Scientific classification
- Kingdom: Animalia
- Phylum: Chordata
- Class: Actinopterygii
- Order: Siluriformes
- Family: Ictaluridae
- Genus: Ameiurus
- Species: A. platycephalus
- Binomial name: Ameiurus platycephalus (Girard, 1859)
- Synonyms: Pimelodus platycephalus Girard, 1859; Ictalurus platycephalus (Girard, 1859);

= Ameiurus platycephalus =

- Authority: (Girard, 1859)
- Conservation status: LC
- Synonyms: Pimelodus platycephalus Girard, 1859, Ictalurus platycephalus (Girard, 1859)

Species of fish

Ameiurus platycephalus, the flat bullhead, is a species of North American freshwater catfish native to the waters of the southeastern United States from Virginia to Georgia. This species grows to a maximum length of 29 cm TL though it is more commonly about 23 cm long.

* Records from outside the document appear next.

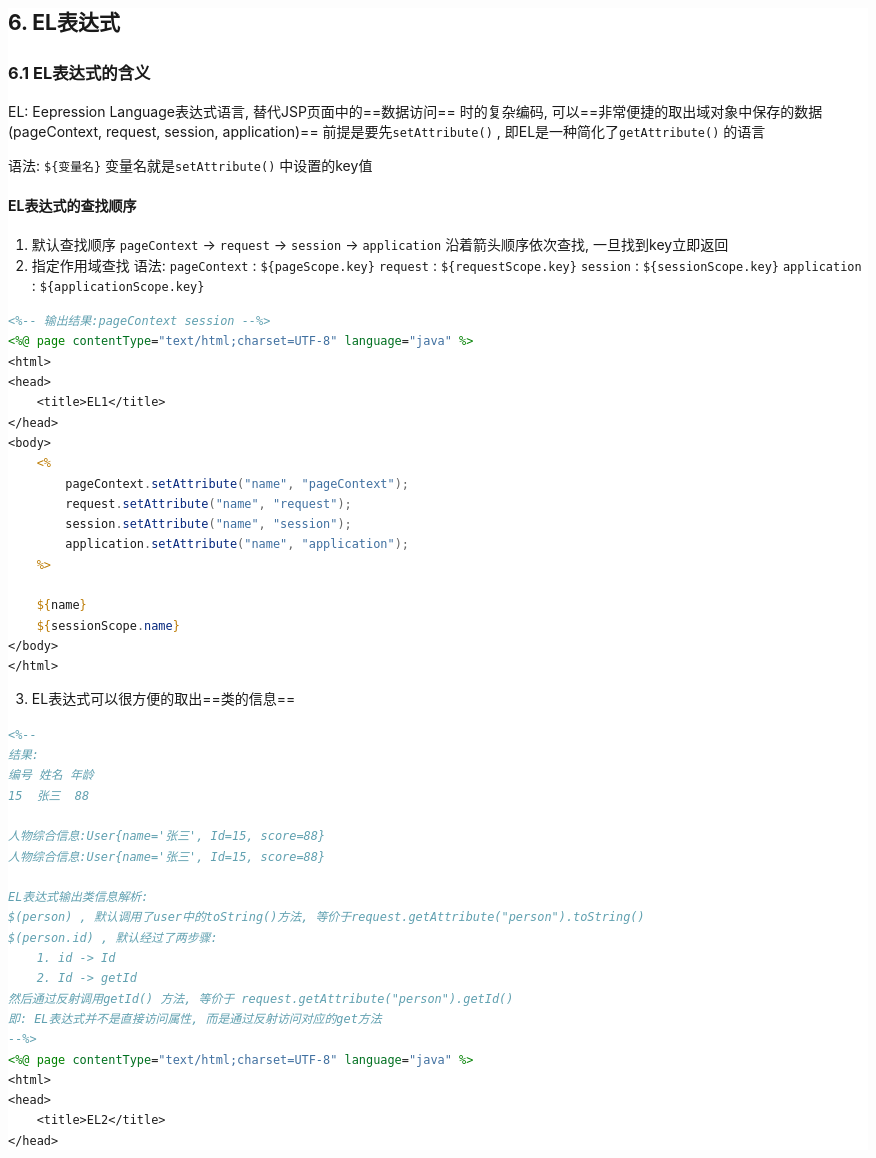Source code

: ## 6. EL表达式

### 6.1 EL表达式的含义

EL: Eepression Language表达式语言, 替代JSP页面中的==数据访问== 时的复杂编码, 可以==非常便捷的取出域对象中保存的数据(pageContext, request, session, application)== 前提是要先`setAttribute()` , 即EL是一种简化了`getAttribute()` 的语言

语法: `${变量名}` 变量名就是`setAttribute()` 中设置的key值

#### EL表达式的查找顺序

1. 默认查找顺序
   `pageContext` -> `request` -> `session` -> `application` 
   沿着箭头顺序依次查找, 一旦找到key立即返回
2. 指定作用域查找
   语法: 
   `pageContext` : `${pageScope.key}` 
   `request` : `${requestScope.key}` 
   `session` : `${sessionScope.key}` 
   `application` : `${applicationScope.key}` 

```jsp
<%-- 输出结果:pageContext session --%>
<%@ page contentType="text/html;charset=UTF-8" language="java" %>
<html>
<head>
    <title>EL1</title>
</head>
<body>
    <%
        pageContext.setAttribute("name", "pageContext");
        request.setAttribute("name", "request");
        session.setAttribute("name", "session");
        application.setAttribute("name", "application");
    %>

    ${name}
    ${sessionScope.name}
</body>
</html>
```

3. EL表达式可以很方便的取出==类的信息== 

```jsp
<%-- 
结果:
编号 姓名 年龄
15	张三	88

人物综合信息:User{name='张三', Id=15, score=88} 
人物综合信息:User{name='张三', Id=15, score=88}    

EL表达式输出类信息解析:
$(person) , 默认调用了user中的toString()方法, 等价于request.getAttribute("person").toString()
$(person.id) , 默认经过了两步骤: 
	1. id -> Id
    2. Id -> getId
然后通过反射调用getId() 方法, 等价于 request.getAttribute("person").getId()
即: EL表达式并不是直接访问属性, 而是通过反射访问对应的get方法
--%>
<%@ page contentType="text/html;charset=UTF-8" language="java" %>
<html>
<head>
    <title>EL2</title>
</head>
```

==Distribution and habitat==
The flat bullhead is native to the southeastern United States where it is found in the lower parts of the drainages of the North American Atlantic Slope. Its range extends from the upper parts of the James River and the Roanoke River in Virginia, to the Altamaha River in Georgia. Its occurrence is widespread, it being present in all the drainages of South Carolina, for example. Its typical habitat is slow-moving, quiet stretches of rivers over mud or sandy bottoms, or over rock when it is covered with organic debris. It also occurs in lakes, ponds and behind dams, and younger individuals favour clear streams.

==Ecology==
This fish feeds on aquatic insects, molluscs, and small fish, with vegetation and detritus also being taken. Females mature when they are three years old. Breeding takes place during the summer, the fecundity of the females being between 200 and 1740 eggs each.

==Status==
While not caught for food, the flat bullhead is threatened by the predatory flathead catfish (Pylodictis olivaris) and blue catfish (Ictalurus furcatus), both of which have been introduced into its range. Other threats include water pollution, sedimentation, impoundment and changes in water quality. It is generally an uncommon species, but has a wide range, and the International Union for Conservation of Nature (IUCN) has assessed its conservation status as being of "least concern".